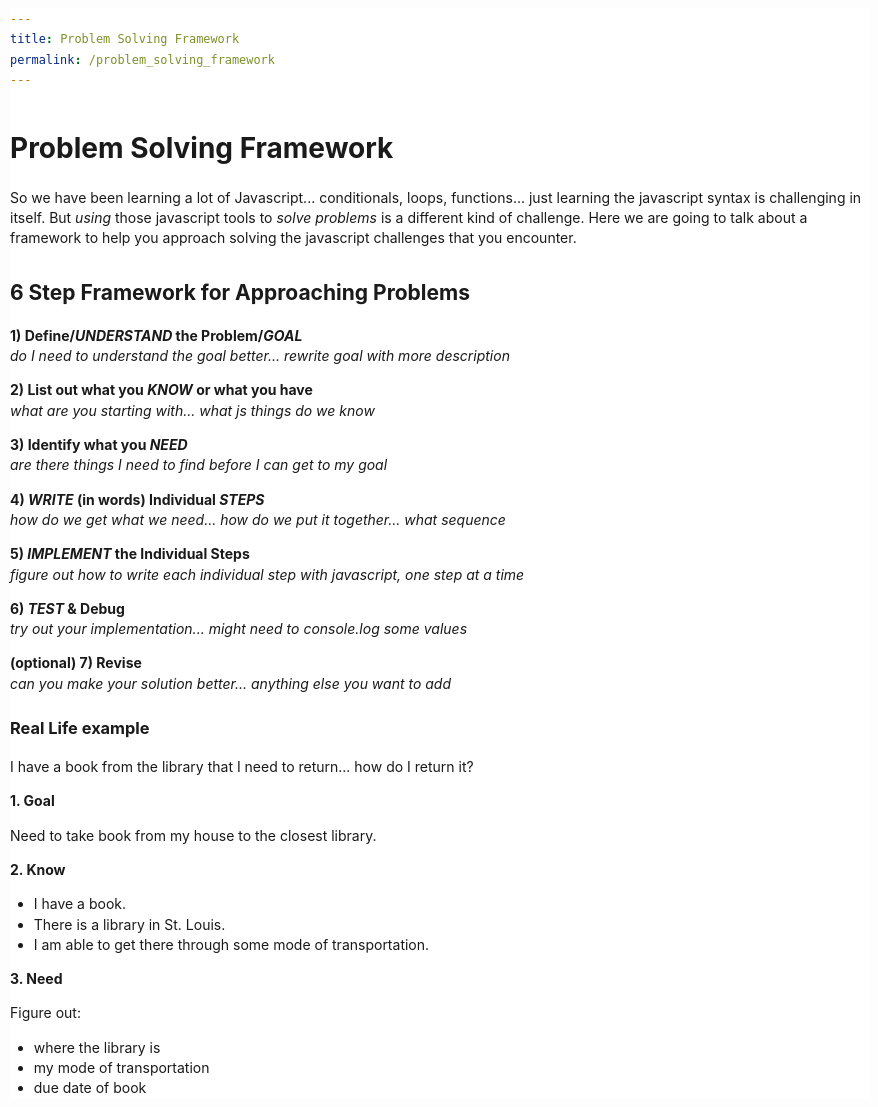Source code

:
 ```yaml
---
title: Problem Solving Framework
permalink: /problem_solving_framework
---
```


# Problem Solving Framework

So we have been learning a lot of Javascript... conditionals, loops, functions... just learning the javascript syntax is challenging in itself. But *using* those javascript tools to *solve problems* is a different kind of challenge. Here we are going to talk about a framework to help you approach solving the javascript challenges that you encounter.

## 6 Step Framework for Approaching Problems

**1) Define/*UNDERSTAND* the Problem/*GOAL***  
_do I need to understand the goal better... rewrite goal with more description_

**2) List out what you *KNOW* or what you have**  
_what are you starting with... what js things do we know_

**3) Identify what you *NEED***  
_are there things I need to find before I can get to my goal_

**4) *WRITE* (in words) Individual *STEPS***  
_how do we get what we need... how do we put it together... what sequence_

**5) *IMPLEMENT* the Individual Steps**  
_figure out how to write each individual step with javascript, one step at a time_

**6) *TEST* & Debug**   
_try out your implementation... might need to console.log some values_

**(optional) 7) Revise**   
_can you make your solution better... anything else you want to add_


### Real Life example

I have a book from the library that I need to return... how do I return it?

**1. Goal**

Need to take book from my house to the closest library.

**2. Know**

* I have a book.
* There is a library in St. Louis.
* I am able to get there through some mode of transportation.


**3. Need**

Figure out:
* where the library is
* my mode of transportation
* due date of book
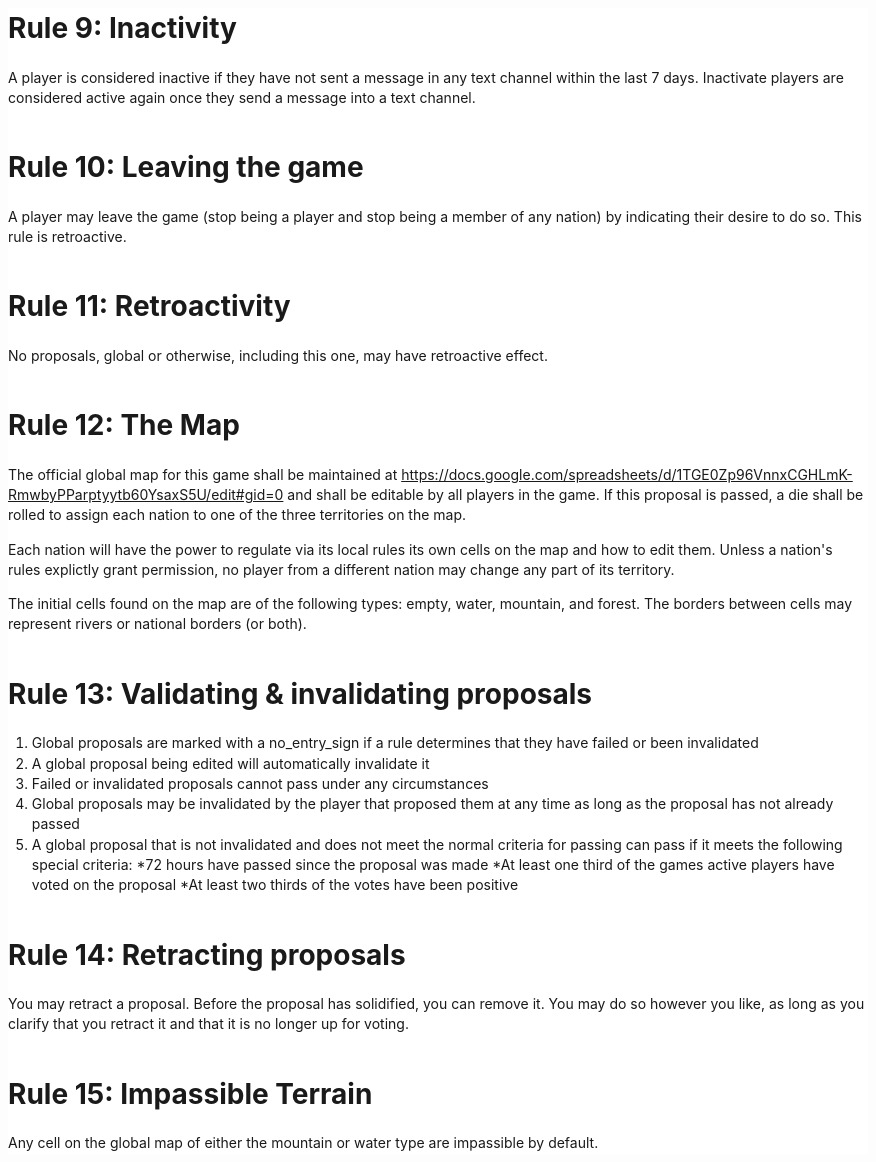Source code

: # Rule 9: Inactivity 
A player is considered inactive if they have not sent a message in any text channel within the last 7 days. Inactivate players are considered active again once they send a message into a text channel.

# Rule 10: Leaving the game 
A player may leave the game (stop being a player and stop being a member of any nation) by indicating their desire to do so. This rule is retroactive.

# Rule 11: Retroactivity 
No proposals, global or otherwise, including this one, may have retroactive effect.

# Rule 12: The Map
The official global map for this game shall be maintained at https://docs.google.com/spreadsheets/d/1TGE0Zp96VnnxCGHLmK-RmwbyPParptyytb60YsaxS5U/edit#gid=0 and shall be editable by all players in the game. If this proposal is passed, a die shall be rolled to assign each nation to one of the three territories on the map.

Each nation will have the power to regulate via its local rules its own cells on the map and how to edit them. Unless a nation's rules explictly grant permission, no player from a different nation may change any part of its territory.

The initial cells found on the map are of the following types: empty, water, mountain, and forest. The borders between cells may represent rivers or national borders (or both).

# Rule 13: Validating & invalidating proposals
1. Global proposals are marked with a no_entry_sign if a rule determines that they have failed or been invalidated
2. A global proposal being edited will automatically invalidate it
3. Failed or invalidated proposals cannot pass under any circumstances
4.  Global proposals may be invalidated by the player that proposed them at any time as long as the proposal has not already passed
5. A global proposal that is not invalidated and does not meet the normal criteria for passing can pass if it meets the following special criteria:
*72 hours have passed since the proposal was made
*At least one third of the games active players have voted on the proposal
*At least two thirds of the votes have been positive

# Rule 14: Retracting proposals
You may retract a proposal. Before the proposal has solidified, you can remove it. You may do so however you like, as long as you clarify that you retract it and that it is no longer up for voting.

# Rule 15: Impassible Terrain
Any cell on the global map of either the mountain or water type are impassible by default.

****************************************

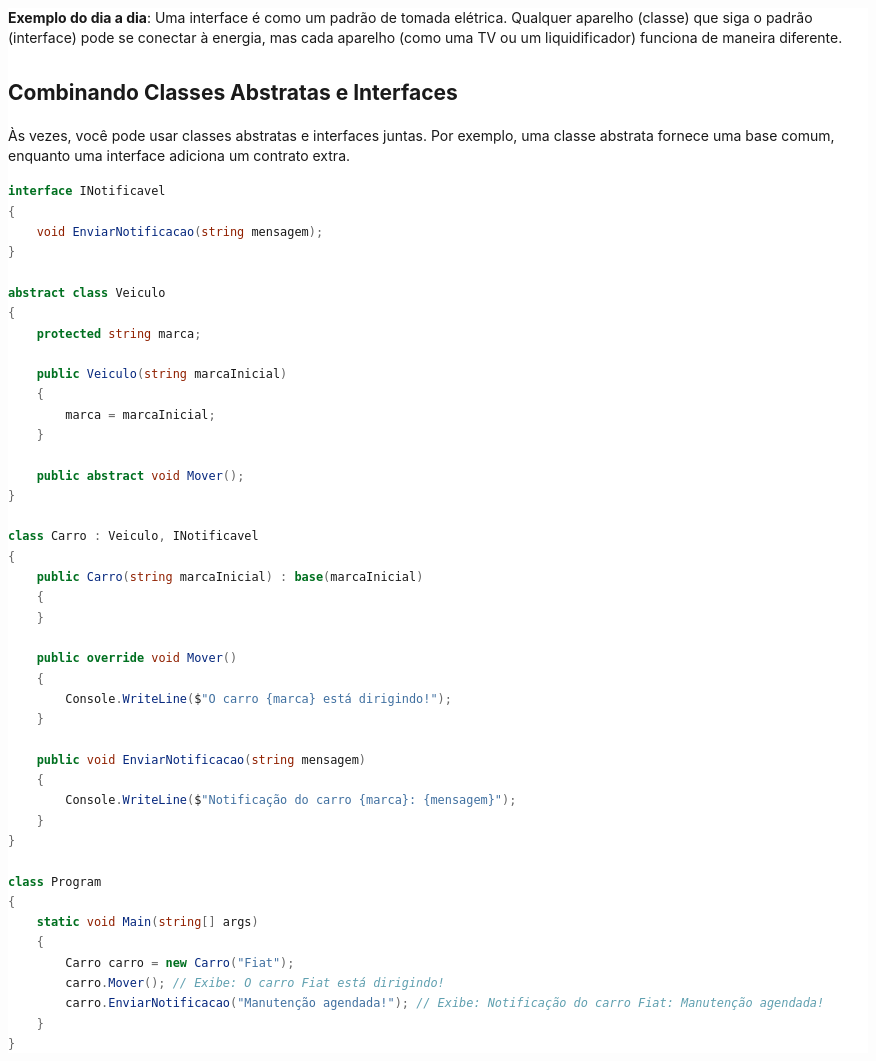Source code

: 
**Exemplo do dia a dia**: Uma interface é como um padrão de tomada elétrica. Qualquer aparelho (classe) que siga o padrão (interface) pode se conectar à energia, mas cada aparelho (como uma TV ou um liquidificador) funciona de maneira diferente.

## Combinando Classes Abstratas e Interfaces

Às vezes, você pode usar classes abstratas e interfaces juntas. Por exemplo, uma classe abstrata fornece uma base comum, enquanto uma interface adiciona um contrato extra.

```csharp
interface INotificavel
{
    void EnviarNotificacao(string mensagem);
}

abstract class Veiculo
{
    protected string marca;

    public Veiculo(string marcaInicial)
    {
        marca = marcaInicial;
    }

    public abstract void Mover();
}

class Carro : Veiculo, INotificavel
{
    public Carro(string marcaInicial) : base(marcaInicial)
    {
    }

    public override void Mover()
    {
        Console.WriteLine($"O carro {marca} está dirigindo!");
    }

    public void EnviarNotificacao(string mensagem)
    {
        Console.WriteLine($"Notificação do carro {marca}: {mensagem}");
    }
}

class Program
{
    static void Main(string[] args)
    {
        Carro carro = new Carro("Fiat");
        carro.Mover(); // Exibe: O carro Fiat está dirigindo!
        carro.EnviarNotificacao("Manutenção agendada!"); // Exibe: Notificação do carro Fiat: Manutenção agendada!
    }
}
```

****************************************

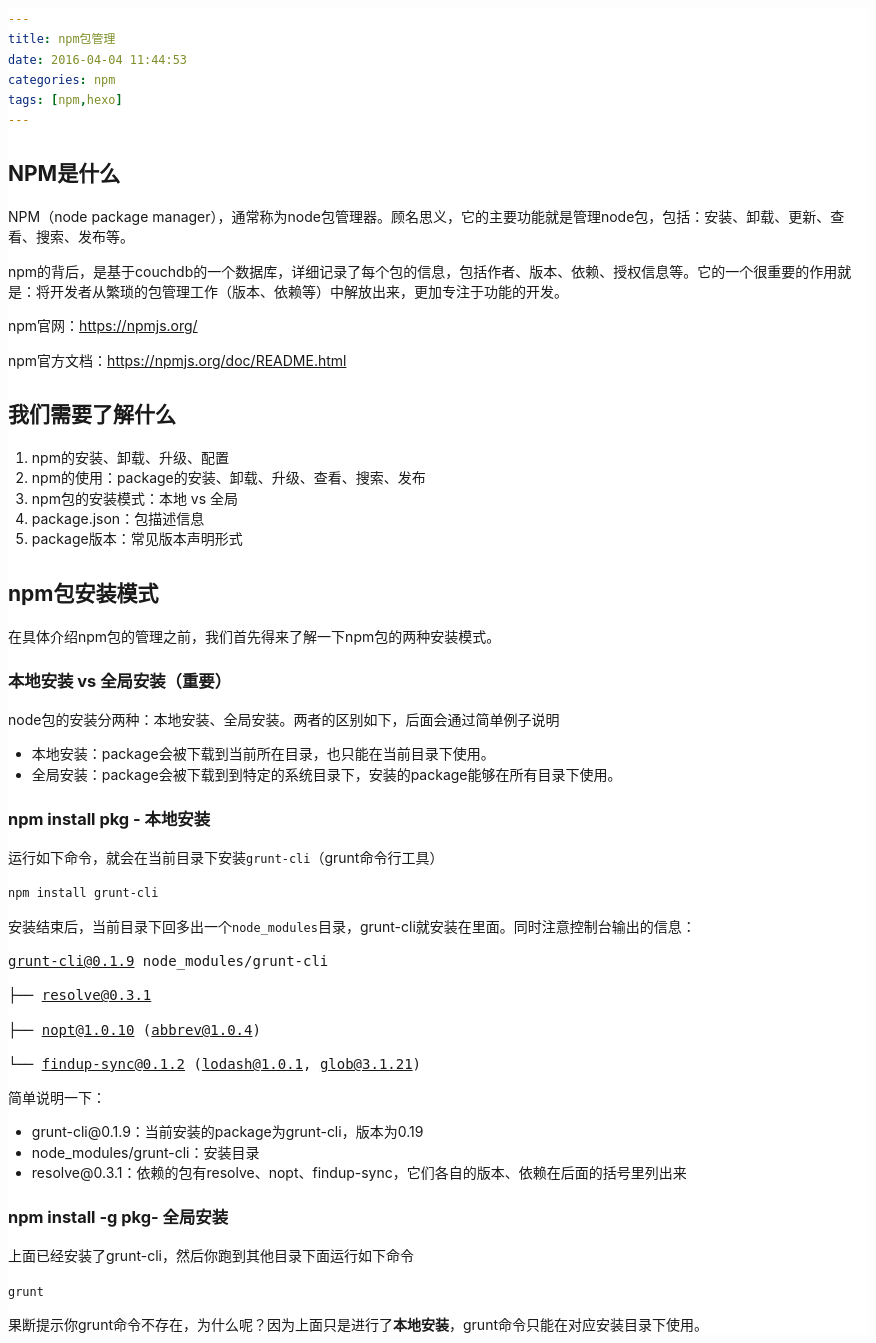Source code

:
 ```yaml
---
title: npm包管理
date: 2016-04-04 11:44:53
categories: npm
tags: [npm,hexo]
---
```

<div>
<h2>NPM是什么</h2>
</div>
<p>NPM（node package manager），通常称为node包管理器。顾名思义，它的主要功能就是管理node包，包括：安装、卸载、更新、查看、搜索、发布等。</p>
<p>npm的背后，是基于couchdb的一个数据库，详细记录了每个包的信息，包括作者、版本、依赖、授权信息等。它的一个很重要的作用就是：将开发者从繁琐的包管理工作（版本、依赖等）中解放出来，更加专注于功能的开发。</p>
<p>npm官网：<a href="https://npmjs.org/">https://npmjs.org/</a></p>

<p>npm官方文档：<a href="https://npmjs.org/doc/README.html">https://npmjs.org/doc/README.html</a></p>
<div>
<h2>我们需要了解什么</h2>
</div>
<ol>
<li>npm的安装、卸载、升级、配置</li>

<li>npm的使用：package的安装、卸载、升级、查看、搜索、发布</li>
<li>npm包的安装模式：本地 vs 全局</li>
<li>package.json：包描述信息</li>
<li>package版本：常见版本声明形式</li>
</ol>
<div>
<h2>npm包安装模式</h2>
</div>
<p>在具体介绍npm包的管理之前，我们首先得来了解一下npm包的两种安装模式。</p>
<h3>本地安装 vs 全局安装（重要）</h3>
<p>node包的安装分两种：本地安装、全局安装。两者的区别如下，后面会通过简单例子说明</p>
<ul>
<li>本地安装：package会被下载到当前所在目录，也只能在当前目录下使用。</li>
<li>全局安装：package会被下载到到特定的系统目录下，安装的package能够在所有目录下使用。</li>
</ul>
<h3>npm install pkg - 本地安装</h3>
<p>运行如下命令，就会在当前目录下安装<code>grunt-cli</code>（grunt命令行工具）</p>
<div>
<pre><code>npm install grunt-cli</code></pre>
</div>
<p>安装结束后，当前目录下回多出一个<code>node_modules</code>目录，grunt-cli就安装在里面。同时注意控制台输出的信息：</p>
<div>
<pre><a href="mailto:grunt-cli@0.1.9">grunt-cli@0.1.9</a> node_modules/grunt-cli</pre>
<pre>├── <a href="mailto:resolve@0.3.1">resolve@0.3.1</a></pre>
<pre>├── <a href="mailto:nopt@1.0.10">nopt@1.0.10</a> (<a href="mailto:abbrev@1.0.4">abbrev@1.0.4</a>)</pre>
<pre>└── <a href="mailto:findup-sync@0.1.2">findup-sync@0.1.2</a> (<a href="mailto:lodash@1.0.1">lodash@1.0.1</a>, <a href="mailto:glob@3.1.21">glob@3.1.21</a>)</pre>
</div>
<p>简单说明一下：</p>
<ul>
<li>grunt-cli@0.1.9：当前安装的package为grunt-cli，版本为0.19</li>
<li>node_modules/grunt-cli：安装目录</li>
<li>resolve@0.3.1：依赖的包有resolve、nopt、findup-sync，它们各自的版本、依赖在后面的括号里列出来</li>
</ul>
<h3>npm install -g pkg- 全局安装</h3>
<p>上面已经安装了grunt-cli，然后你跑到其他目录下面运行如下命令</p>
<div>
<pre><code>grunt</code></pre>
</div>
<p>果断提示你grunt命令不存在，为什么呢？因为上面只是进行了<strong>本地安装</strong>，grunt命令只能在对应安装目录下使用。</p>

****************************************

Directions for this task =
For the material above, reproduce exactly the lines from the line with "<h2>npm包安装模式</h2>" to the line with "<p>果断提示你grunt命", inclusive, and exclude all others.

Response below =
<h2>npm包安装模式</h2>
</div>
<p>在具体介绍npm包的管理之前，我们首先得来了解一下npm包的两种安装模式。</p>
<h3>本地安装 vs 全局安装（重要）</h3>
<p>node包的安装分两种：本地安装、全局安装。两者的区别如下，后面会通过简单例子说明</p>
<ul>
<li>本地安装：package会被下载到当前所在目录，也只能在当前目录下使用。</li>
<li>全局安装：package会被下载到到特定的系统目录下，安装的package能够在所有目录下使用。</li>
</ul>
<h3>npm install pkg - 本地安装</h3>
<p>运行如下命令，就会在当前目录下安装<code>grunt-cli</code>（grunt命令行工具）</p>
<div>
<pre><code>npm install grunt-cli</code></pre>
</div>
<p>安装结束后，当前目录下回多出一个<code>node_modules</code>目录，grunt-cli就安装在里面。同时注意控制台输出的信息：</p>
<div>
<pre><a href="mailto:grunt-cli@0.1.9">grunt-cli@0.1.9</a> node_modules/grunt-cli</pre>
<pre>├── <a href="mailto:resolve@0.3.1">resolve@0.3.1</a></pre>
<pre>├── <a href="mailto:nopt@1.0.10">nopt@1.0.10</a> (<a href="mailto:abbrev@1.0.4">abbrev@1.0.4</a>)</pre>
<pre>└── <a href="mailto:findup-sync@0.1.2">findup-sync@0.1.2</a> (<a href="mailto:lodash@1.0.1">lodash@1.0.1</a>, <a href="mailto:glob@3.1.21">glob@3.1.21</a>)</pre>
</div>
<p>简单说明一下：</p>
<ul>
<li>grunt-cli@0.1.9：当前安装的package为grunt-cli，版本为0.19</li>
<li>node_modules/grunt-cli：安装目录</li>
<li>resolve@0.3.1：依赖的包有resolve、nopt、findup-sync，它们各自的版本、依赖在后面的括号里列出来</li>
</ul>
<h3>npm install -g pkg- 全局安装</h3>
<p>上面已经安装了grunt-cli，然后你跑到其他目录下面运行如下命令</p>
<div>
<pre><code>grunt</code></pre>
</div>
<p>果断提示你grunt命令不存在，为什么呢？因为上面只是进行了<strong>本地安装</strong>，grunt命令只能在对应安装目录下使用。</p>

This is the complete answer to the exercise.